… is from page 155 of Fritz Machlup‘s 1954 essay “The Problem of Verification in Economics,” as it is reprinted in the 1978 collection of some of his essays on scientific method, Methodology of Economics and Other Social Sciences (original emphases):
Where the economist’s prediction is conditional, that is, based upon specified conditions, but where it is not possible to check the fulfillment of all the conditions stipulated, the underlying theory cannot be disconfirmed whatever the outcome observed….

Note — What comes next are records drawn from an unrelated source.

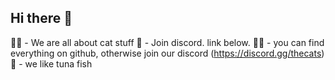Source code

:
## Hi there 👋

🙋‍♀️ - We are all about cat stuff
🌈 - Join discord. link below.
👩‍💻 - you can find everything on github, otherwise join our discord (https://discord.gg/thecats)
🍿 - we like tuna fish

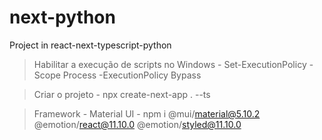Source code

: # next-python
 Project in react-next-typescript-python

> Habilitar a execução de scripts no Windows
    - Set-ExecutionPolicy -Scope Process -ExecutionPolicy Bypass
    
> Criar o projeto
    - npx create-next-app . --ts

> Framework
    - Material UI - npm i @mui/material@5.10.2 @emotion/react@11.10.0 @emotion/styled@11.10.0
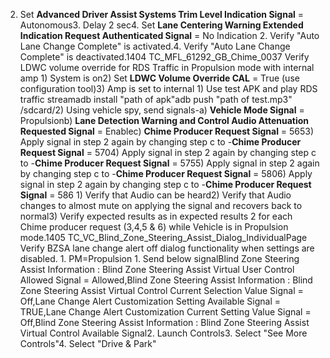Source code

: 2. Set **Advanced Driver Assist Systems Trim Level Indication Signal** = Autonomous3. Delay 2 sec4. Set **Lane Centering Warning Extended Indication Request Authenticated Signal** = No Indication 2. Verify "Auto Lane Change Complete" is activated.4. Verify "Auto Lane Change Complete" is deactivated.1404 TC_MFL_61292_GB_Chime_0037 Verify LDWC volume override for RDS Traffic in Propulsion mode with internal amp 1) System is on2) Set **LDWC Volume Override CAL** = True (use configuration tool)3) Amp is set to internal 1) Use test APK and play RDS traffic streamadb install "path of apk"adb push "path of test.mp3" /sdcard/2) Using vehicle spy, send signals-a) **Vehicle Mode Signal** = Propulsionb) **Lane Detection Warning and Control Audio Attenuation Requested Signal** = Enablec) **Chime Producer Request Signal** = 5653) Apply signal in step 2 again by changing step c to -**Chime Producer Request Signal** = 5704) Apply signal in step 2 again by changing step c to -**Chime Producer Request Signal** = 5755) Apply signal in step 2 again by changing step c to -**Chime Producer Request Signal** = 5806) Apply signal in step 2 again by changing step c to -**Chime Producer Request Signal** = 586 1) Verify that Audio can be heard2) Verify that Audio changes to almost mute on applying the signal and recovers back to normal3) Verify expected results as in expected results 2 for each Chime producer request (3,4,5 & 6) while Vehicle is in Propulsion mode.1405 TC_VC_Blind_Zone_Steering_Assist_Dialog_IndividualPage Verify BZSA lane change alert off dialog functionality when settings are disabled. 1. PM=Propulsion 1. Send below signalBlind Zone Steering Assist Information : Blind Zone Steering Assist Virtual User Control Allowed Signal = Allowed,Blind Zone Steering Assist Information : Blind Zone Steering Assist Virtual Control Current Selection Value Signal = Off,Lane Change Alert Customization Setting Available Signal = TRUE,Lane Change Alert Customization Current Setting Value Signal = Off,Blind Zone Steering Assist Information : Blind Zone Steering Assist Virtual Control Available Signal2. Launch Controls3. Select "See More Controls"4. Select "Drive & Park"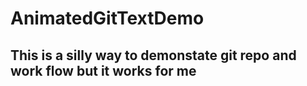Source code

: # AnimatedGitTextDemo

## This is a silly way to demonstate git repo and work flow but it works for me
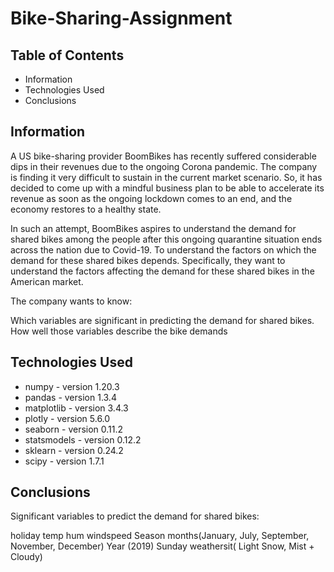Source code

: # Bike-Sharing-Assignment

## Table of Contents
* Information
* Technologies Used
* Conclusions

## Information

A US bike-sharing provider BoomBikes has recently suffered considerable dips in their revenues due to the ongoing Corona pandemic. The company is finding it very difficult to sustain in the current market scenario. So, it has decided to come up with a mindful business plan to be able to accelerate its revenue as soon as the ongoing lockdown comes to an end, and the economy restores to a healthy state. 

In such an attempt, BoomBikes aspires to understand the demand for shared bikes among the people after this ongoing quarantine situation ends across the nation due to Covid-19. To understand the factors on which the demand for these shared bikes depends. Specifically, they want to understand the factors affecting the demand for these shared bikes in the American market. 

The company wants to know:

Which variables are significant in predicting the demand for shared bikes.
How well those variables describe the bike demands

## Technologies Used
- numpy - version 1.20.3
- pandas - version 1.3.4
- matplotlib - version 3.4.3
- plotly - version 5.6.0
- seaborn - version 0.11.2
- statsmodels - version 0.12.2
- sklearn - version 0.24.2
- scipy - version 1.7.1

<!-- As the libraries versions keep on changing, it is recommended to mention the version of library used in this project -->

## Conclusions

Significant variables to predict the demand for shared bikes:

holiday
temp
hum
windspeed
Season
months(January, July, September, November, December)
Year (2019)
Sunday
weathersit( Light Snow, Mist + Cloudy)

This does not mean complete frustration of all attempts to verify economic theories. But it does mean that the tests of most of our theories will be more nearly of the character of illustrations than of verifications of the kind possible in relation with repeatable controlled experiments or with recurring fully-identified situations. And this implies that our tests cannot be convincing enough to compel acceptance, even when a majority of reasonable men in the field should be prepared to accept them as conclusive, and to approve the theories so tested as “not disconfirmed,” that is, as “O.K.”
As Hayek noted, economics and other social sciences deal with complex phenomena. This reality means that the real-world phenomena studied by economists and other social scientists are influenced by numerous variables that cannot be controlled by the observing scientist, and that are always changing – and changing in ways that are often unobservable even in principle (and, even more often, unobservable in practice). For this reason alone, sound reasoning – reasoning that is coherent, logical, grounded on plausible foundations, and that gives to those who follow it a genuine sense of being able to better understand observed reality – is especially important.